Guilt is useful if it can change behavior. Its not useful if there is no behavior to change.
I cannot change my being white. I'm not aware of anything that I am doing that oppresses people, rather the reverse in fact, I'm involved in some programs at work that are targeted at providing opportunities to people who otherwise would have fewer opportunities.
I can't change the fact that I get certain advantages from being white. My whiteness does not give me some special power over society. I can only change how I behave to reduce the oppression of others.
Exactly. We cannot change the fact that we are white, nor the history of this country. We can only change how we believe and how we behave.
White privilege is not really about guilt though. I personally am not guilty of biased behavior. Neither are you, neither are MOST people. But the fact remains having been born white, we received some privileges black people didnt. While we are not personally responsible for that, refusing to acknowledge it is damned insulting!
Imagine I was trying to get paternity leave rights for men in a place where they already existed for women. Wouldn't it be far better to say that men should have the same rights as women with respect to leave, rather than "women need to accept that they get *special treatment* for leave". The goal is to give everyone reasonable treatment, not take it away from those that have it.
I see the point you're making here. But using family leave doesn't actually fit the context of white privileged because needing family leave is temporary, which being white or being black lasts a lifetime.
And anyone who says women got a special privilege for family leave can kiss my ass!
These conversations get confusing because the opposition to "privilege" is composed of at least 3 groups:
One group does not believe that there is any remaining bias in society. The will reject privilege or oppression arguments out of hand.
Another group believes that there is bias and generally would like to fix it. They are much more likely to respond positively to request to help stop oppression than accusations of "privilege".
A 3rd group is "white", and so has been labeled as "privileged", but in fact is not. They are suffering from a variety of oppression not based on race, but on some other issue.
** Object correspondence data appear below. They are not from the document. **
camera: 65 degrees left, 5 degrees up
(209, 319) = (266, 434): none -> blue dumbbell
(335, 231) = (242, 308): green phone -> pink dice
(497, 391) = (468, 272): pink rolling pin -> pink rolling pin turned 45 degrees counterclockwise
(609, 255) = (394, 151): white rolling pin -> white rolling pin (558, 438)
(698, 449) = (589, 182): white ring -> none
They may be very sympathetic to the oppression of others, but are not going to react well to being called "privileged".
Words matter. Saying person A is privileged, is different from saying person B is oppressed, even though both imply that A is in a better situation than B. The difference is which situation is implied to be wrong.
This is not about white privilege being a wrong behavior or white privilege happening because individually we are biased.
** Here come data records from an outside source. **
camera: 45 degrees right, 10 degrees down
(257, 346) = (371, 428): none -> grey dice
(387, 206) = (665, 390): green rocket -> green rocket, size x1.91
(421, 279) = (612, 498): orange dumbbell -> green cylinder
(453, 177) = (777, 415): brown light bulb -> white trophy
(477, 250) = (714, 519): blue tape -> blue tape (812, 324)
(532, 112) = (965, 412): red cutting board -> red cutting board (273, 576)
It is the collective experience of being the dominant race with an unjustified representation in leadership roles and as a result there remains a privilege of being white that black people do not experience.
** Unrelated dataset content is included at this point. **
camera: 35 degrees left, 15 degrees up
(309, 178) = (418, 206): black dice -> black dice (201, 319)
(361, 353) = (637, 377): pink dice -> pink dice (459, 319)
I was in my late 30's the first time I saw a baby doll that was black, a Barbie that was black, make up for black skin tones, hair care products for the black womans hair. Characters in children's books that were racially ambiguous or black. Black women my age didn't have black baby dolls, they were white; the dolls didn't look like the child playing with it. Every single book you read growing up has zero black people represented or there is the token. Every single TV show ...same.
The OB for my first baby was a black man. My parents nearly sh!t a brick and I never heard them say anything racist. They just couldn't believe they had black doctors taking care of white women. Unheard of! This was mid 1980's.